Cultivator helps in blackgrass battle

Agronomists and equipment makers have come together in a rare joint effort to develop cultivation tools that could help growers in their efforts to tackle blackgrass.


The initiative is part of the Blackgrass Centre of Excellence trials, which Hutchinsons is using to help understand how season, previous cropping, cultivation and herbicide programmes affect control of this challenging weed.


Cambridgeshire cultivations equipment specialist Cousins of Emneth has been tasked with developing novel implements that encourage blackgrass to chit for spraying off or that sow oilseed rape without encouraging blackgrass to germinate by minimising soil disturbance.


“It’s very interesting for us to be involved with agronomists in designing equipment for a specific purpose like this,” says Laura Cousins. “We usually look at equipment design from the point of view of using metal to work the soil.”


A prototype tine-and-press ring cultivator devised by her father John Cousins is designed to work effectively no deeper than 100mm. The aim is to move the soil sufficiently to get a flush of blackgrass that can be sprayed off before further cultivation and/or drilling.


“It’s very difficult to get an implement working evenly at such a shallow depth,” she adds. “But the objective is to avoid burying seed or bringing older material to the surface.”


Micro Wing tinesTwo sets of Cousins Razor Ring pressed-steel shouldered discs are spaced some distance apart to stabilise the implement. Staggered rows of rigid tines positioned ahead of them have points designed to “stir” the soil at shallow depth.


“Our experience so far is that this will produce a seed-bed suitable for a range of different cultivator drills,” she says. “And because power requirement when working so shallow is very low at around 50hp/m, it will be possible to have wide working widths to cover a lot of ground using a modest speed to maintain the precise depth control required.”


Another commercially available solution to the blackgrass issue is the Micro-Wing tine for the V-Form subsoiler. This implement is commonly used with a broadcaster for sowing rape while loosening soil at depth, which inevitably causes a fair amount of surface disturbance.


“It’s very difficult to get an implement working evenly at such a shallow depth. But the objective is to avoid burying seed or bringing older material to the surface.”
Laura Cousins

The Micro-Wing works only 150-180mm deep, creating a strip of tilled soil 100mm wide; seed is broadcast on to this strip from fishtail outlets.
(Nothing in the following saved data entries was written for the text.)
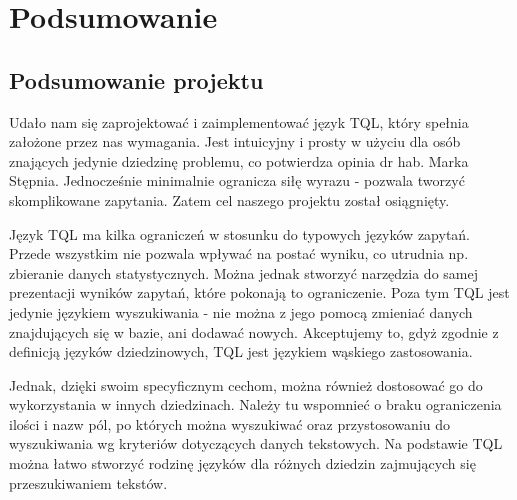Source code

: \chapter*{Podsumowanie}
% 

\section*{Podsumowanie projektu}
Udało nam się zaprojektować i zaimplementować język TQL, który spełnia założone przez nas wymagania. Jest intuicyjny i prosty w użyciu dla osób znających jedynie dziedzinę problemu, co potwierdza opinia dr hab. Marka Stępnia. Jednocześnie minimalnie ogranicza siłę wyrazu - pozwala tworzyć skomplikowane zapytania. Zatem cel naszego projektu został osiągnięty.



Język TQL ma kilka ograniczeń w stosunku do typowych języków zapytań. Przede wszystkim nie pozwala wpływać na postać wyniku, co utrudnia np. zbieranie danych statystycznych. Można jednak stworzyć narzędzia do samej prezentacji wyników zapytań, które pokonają to ograniczenie. Poza tym TQL jest jedynie językiem wyszukiwania - nie można z jego pomocą zmieniać danych znajdujących się w bazie, ani dodawać nowych. Akceptujemy to, gdyż zgodnie z definicją języków dziedzinowych, TQL jest językiem wąskiego zastosowania.


Jednak, dzięki swoim specyficznym cechom, można również dostosować go do wykorzystania w innych dziedzinach. Należy tu wspomnieć o braku ograniczenia ilości i nazw pól, po których można wyszukiwać oraz przystosowaniu do wyszukiwania wg kryteriów dotyczących danych tekstowych. Na podstawie TQL można łatwo stworzyć rodzinę języków dla różnych dziedzin zajmujących się przeszukiwaniem tekstów.


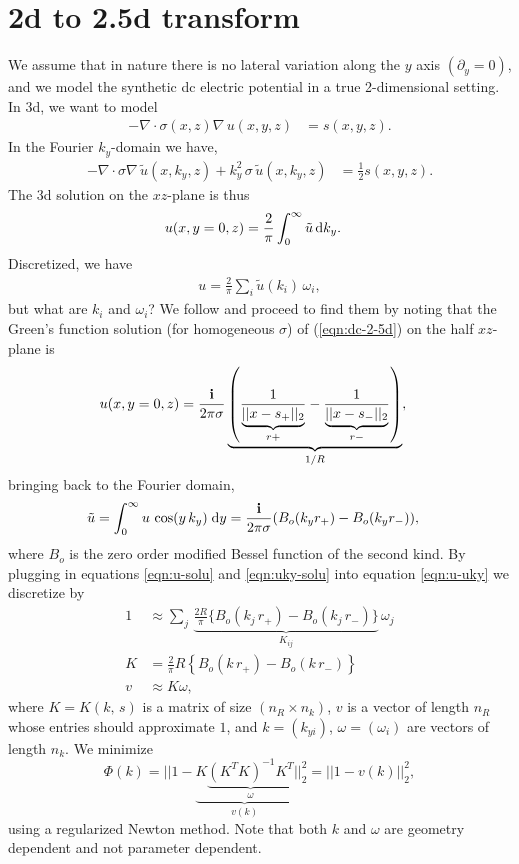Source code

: \documentclass[a4paper,12pt]{article}
\title{}
\author{}
\date{}
\begin{document}
\section*{2d to 2.5d transform}
We assume that in nature there is no lateral variation along the $y$ axis $(\partial_y=0)$, and we model the synthetic dc electric potential in a true 2-dimensional setting. In 3d, we want to model
\begin{align}
-\nabla\cdot\sigma(x,z)\nabla\,u(x,y,z) &= s(x,y,z).
\label{eqn:dc-2-5d}
\end{align}
In the Fourier $k_y$-domain we have,
\begin{align}
-\nabla\cdot\sigma\nabla\,\tilde{u}(x,k_y,z) + k_y^2\,\sigma\,\tilde{u}(x,k_y,z) &= \frac{1}{2}s(x,y,z).
\end{align}
The 3d solution on the $xz$-plane is thus
\begin{align}
u(x,y=0,z) &= \frac{2}{\pi}\int_0^\infty \tilde{u}\,{\rm d}k_y.
\end{align}
Discretized, we have
\begin{align}
u = \frac{2}{\pi}\sum_i \tilde{u}(k_{i})\,\omega_i,
\label{eqn:u-uky}
\end{align}
but what are $k_{i}$ and $\omega_i$? We follow \cite{pidlisecky2008fw2_5d} and proceed to find them by noting that the Green's function solution (for homogeneous $\sigma$) of (\ref{eqn:dc-2-5d}) on the half $xz$-plane is 
\begin{align}
u(x,y=0,z) &= \frac{{\bf i}}{2\pi\sigma}
\underbrace{\left(\frac{1}{\underbrace{||x-s_+||_2}_{r+}} - \frac{1}{\underbrace{||x-s_-||_2}_{r-}}\right)}_{1/R},
\label{eqn:u-solu}
\end{align}
bringing back to the Fourier domain,
\begin{align}
\tilde{u} &= \int_0^\infty u\,\cos(y\,k_y)\;{\rm d}y = \frac{{\bf i}}{2\pi\sigma}(B_o(k_y r_{+}) - B_o(k_y r_{-})),
\label{eqn:uky-solu}
\end{align}
where $B_o$ is the zero order modified Bessel function of the second kind. By plugging in equations \ref{eqn:u-solu} and \ref{eqn:uky-solu} into equation \ref{eqn:u-uky} we discretize by 
\begin{align}
1&\approx \sum_j \, \underbrace{\frac{2R}{\pi}\{B_o(k_j\,r_+) - B_o(k_j\,r_-)\}}_{K_{ij}} \,\omega_j \\
K &= \frac{2}{\pi}R\left\{ B_o(k\,r_+) - B_o(k\,r_-) \right\} \\
v &\approx K\omega,
\label{eqn:Kwv}
\end{align}
where $K=K(k,\,s)$ is a matrix of size $(n_R\times n_k)$, $v$ is a vector of length $n_R$ whose entries should approximate $1$, and $k=(k_{yi})$, $\omega=(\omega_i)$ are vectors of length $n_k$. We minimize
\[
\Phi(k) = || 1 - \underbrace{K\underbrace{(K^TK)^{-1}K^T}_{\omega}}_{v(k)} ||_2^2 = 
||1-v(k)||_2^2,
\]
using a regularized Newton method. Note that both $k$ and $\omega$ are geometry dependent and not parameter dependent.
\end{document}
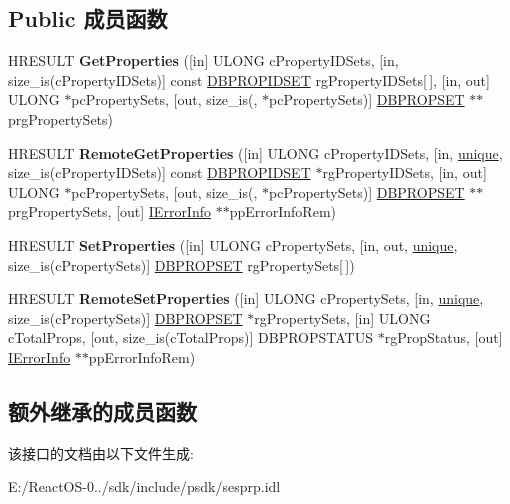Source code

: \subsection*{Public 成员函数}
\begin{DoxyCompactItemize}
\item 
\mbox{\label{interface_i_session_properties_a3f8207d5ad3953085ff552dd3ca8348f}} 
H\+R\+E\+S\+U\+LT {\bfseries Get\+Properties} (\mbox{[}in\mbox{]} U\+L\+O\+NG c\+Property\+I\+D\+Sets, \mbox{[}in, size\+\_\+is(c\+Property\+I\+D\+Sets)\mbox{]} const \hyperlink{structtag_d_b_p_r_o_p_i_d_s_e_t}{D\+B\+P\+R\+O\+P\+I\+D\+S\+ET} rg\+Property\+I\+D\+Sets\mbox{[}$\,$\mbox{]}, \mbox{[}in, out\mbox{]} U\+L\+O\+NG $\ast$pc\+Property\+Sets, \mbox{[}out, size\+\_\+is(, $\ast$pc\+Property\+Sets)\mbox{]} \hyperlink{structtag_d_b_p_r_o_p_s_e_t}{D\+B\+P\+R\+O\+P\+S\+ET} $\ast$$\ast$prg\+Property\+Sets)
\item 
\mbox{\label{interface_i_session_properties_a1434fe6b3b904674cc3ff01ff6a66369}} 
H\+R\+E\+S\+U\+LT {\bfseries Remote\+Get\+Properties} (\mbox{[}in\mbox{]} U\+L\+O\+NG c\+Property\+I\+D\+Sets, \mbox{[}in, \hyperlink{interfaceunique}{unique}, size\+\_\+is(c\+Property\+I\+D\+Sets)\mbox{]} const \hyperlink{structtag_d_b_p_r_o_p_i_d_s_e_t}{D\+B\+P\+R\+O\+P\+I\+D\+S\+ET} $\ast$rg\+Property\+I\+D\+Sets, \mbox{[}in, out\mbox{]} U\+L\+O\+NG $\ast$pc\+Property\+Sets, \mbox{[}out, size\+\_\+is(, $\ast$pc\+Property\+Sets)\mbox{]} \hyperlink{structtag_d_b_p_r_o_p_s_e_t}{D\+B\+P\+R\+O\+P\+S\+ET} $\ast$$\ast$prg\+Property\+Sets, \mbox{[}out\mbox{]} \hyperlink{interface_i_error_info}{I\+Error\+Info} $\ast$$\ast$pp\+Error\+Info\+Rem)
\item 
\mbox{\label{interface_i_session_properties_ae24fca80c34982fd9efc12d8c749c0dc}} 
H\+R\+E\+S\+U\+LT {\bfseries Set\+Properties} (\mbox{[}in\mbox{]} U\+L\+O\+NG c\+Property\+Sets, \mbox{[}in, out, \hyperlink{interfaceunique}{unique}, size\+\_\+is(c\+Property\+Sets)\mbox{]} \hyperlink{structtag_d_b_p_r_o_p_s_e_t}{D\+B\+P\+R\+O\+P\+S\+ET} rg\+Property\+Sets\mbox{[}$\,$\mbox{]})
\item 
\mbox{\label{interface_i_session_properties_ae4c46144fde55754a11c9646b2347f05}} 
H\+R\+E\+S\+U\+LT {\bfseries Remote\+Set\+Properties} (\mbox{[}in\mbox{]} U\+L\+O\+NG c\+Property\+Sets, \mbox{[}in, \hyperlink{interfaceunique}{unique}, size\+\_\+is(c\+Property\+Sets)\mbox{]} \hyperlink{structtag_d_b_p_r_o_p_s_e_t}{D\+B\+P\+R\+O\+P\+S\+ET} $\ast$rg\+Property\+Sets, \mbox{[}in\mbox{]} U\+L\+O\+NG c\+Total\+Props, \mbox{[}out, size\+\_\+is(c\+Total\+Props)\mbox{]} D\+B\+P\+R\+O\+P\+S\+T\+A\+T\+US $\ast$rg\+Prop\+Status, \mbox{[}out\mbox{]} \hyperlink{interface_i_error_info}{I\+Error\+Info} $\ast$$\ast$pp\+Error\+Info\+Rem)
\end{DoxyCompactItemize}
\subsection*{额外继承的成员函数}


该接口的文档由以下文件生成\+:\begin{DoxyCompactItemize}
\item 
E\+:/\+React\+O\+S-\/0../sdk/include/psdk/sesprp.\+idl\end{DoxyCompactItemize}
While this foregoes the benefits of deep soil loosening, minimising blackgrass germination in this way will result in a much lower population of viable plants returning seed once in-crop herbicide treatments have done their job.


Hutchinsons technical manager Dick Neale emphasises that using glyphosate to control volunteers and germinated weeds in the stubble is essential to remove competition to the young rapeseed crop.


While there is an inevitable trade-off between using a small cultivator point to minimise soil disturbance and the service life of such components due to wear, Cousins has used boron steel combined with Hardox for maximum resistance.


Lemken has teamed up with Agrii to establish a five-year trial to better understand the effects of cultivation systems on blackgrass.


It also aims to help growers make best use of cultural control methods through its Weed Wise initiative, that sets out to explain how best to use different implements.


“For example, ploughing properly will bury weeds effectively, and that’s not always achieved on farms today,” says Mark Ormond of Lemken. “We also explain why it’s better to make two passes when making a stale seed-bed than just one.”


Lemken’s credentials for taking this approach are based on the success of its two best-selling implements: the Smaragd sweep point cultivator with mixing discs for stale seed-bed creation on sandy soils and the Rubin high-speed shallow disc cultivator for clay soils or where there is a lot of surface straw.